● Passage to read
%%

Russian airliner crash in Sinai

I’m a bit surprised the crash of the Kogalymavia/Metrojet airliner in the Sinai on Saturday does not have a topic here. :confused: I would have thought any of the following would have earned it a thread:
*crashes from that altitude are rare.
*ISIS is claiming responsibility.
*the airline is blaming “external influence” – of course, 'cuz then it’s not their fault. :dubious:
*224 people dead; that is, a full-sized jetliner rather than some 50-seat regional turboprop.

So I guess I’m starting the thread.

Not enough facts to go on, at least until CNN goes Full Malaysian on it. All we know is the plane broke up in midair, and spread wreckage across six miles.

The entire tail of the plane apparently hit the ground first (don’t know how they would know that). Some three miles before where the main body of the jet ended up.

The plane was involved in a tail strike previously, inspected and given the all clear.

Radar tracking.

To fall further upstream, it would have had to stop flying further upstream. The engines of an A321 are under the wings and would keep the forward section airborne, although out of control, for a brief period.

What isn’t clear is if the wreckage is in two places, or strewn all over the desert - IOW did it break up or blow up?

%%

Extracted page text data
%%

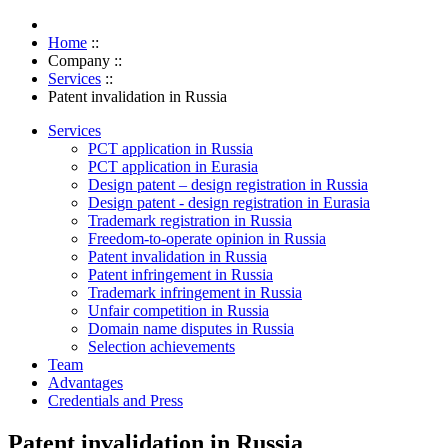
Home
::
Company
::
Services
::
Patent invalidation in Russia
Services
PCT application in Russia
PCT application in Eurasia
Design patent – design registration in Russia
Design patent - design registration in Eurasia
Trademark registration in Russia
Freedom-to-operate opinion in Russia
Patent invalidation in Russia
Patent infringement in Russia
Trademark infringement in Russia
Unfair competition in Russia
Domain name disputes in Russia
Selection achievements
Team
Advantages
Credentials and Press
Patent invalidation in Russia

%%

● About this exercise
Pick up the forum thread about the Russian airliner crash in Sinai right after its final sentence and keep it going.

● Reply to the task
And it’s a shoestring airline, hadn’t met payroll for a month or two, and the captain allegedly told his wife he had misgivings about the plane’s condition. FWIW.

I’m waiting until they figure out if it was an accident or a bomb. Unlike the Malasian Airlines case (err… the one that disappeared) it seems like we should know that within a couple of days.

News: US military satellites detected a midair heat flash before the crash.

From my layman’s POV, that certainly sounds like a bomb. I can’t imagine how the tail falling off would cause a heat flash.

Rupturing fuel tank igniting. Tank could be ruptured through internal tank explosion, a la TWA 800, or through independent structural breakup. Once the fuel atomizes, almost any ignition source could be enough. (Sparking wiring, engine heat)

I read that some engine failures can also generate a smallish explosion-like thermal pulse.

sabotage…shot down

and

subterfuge!

Global cover up

Its a conspiracy

Take yer pick :p:D

While CNN did report that the analyst claimed a heat flash occurred before the crash, isn’t it more likely that the satellite was picking up the fire from the crash landing? The plane wasn’t very far into its flight from Sharm-al-Sheik to St. Petersburg; ergo, it was still largely full of fuel and would’ve made a heck of a fire.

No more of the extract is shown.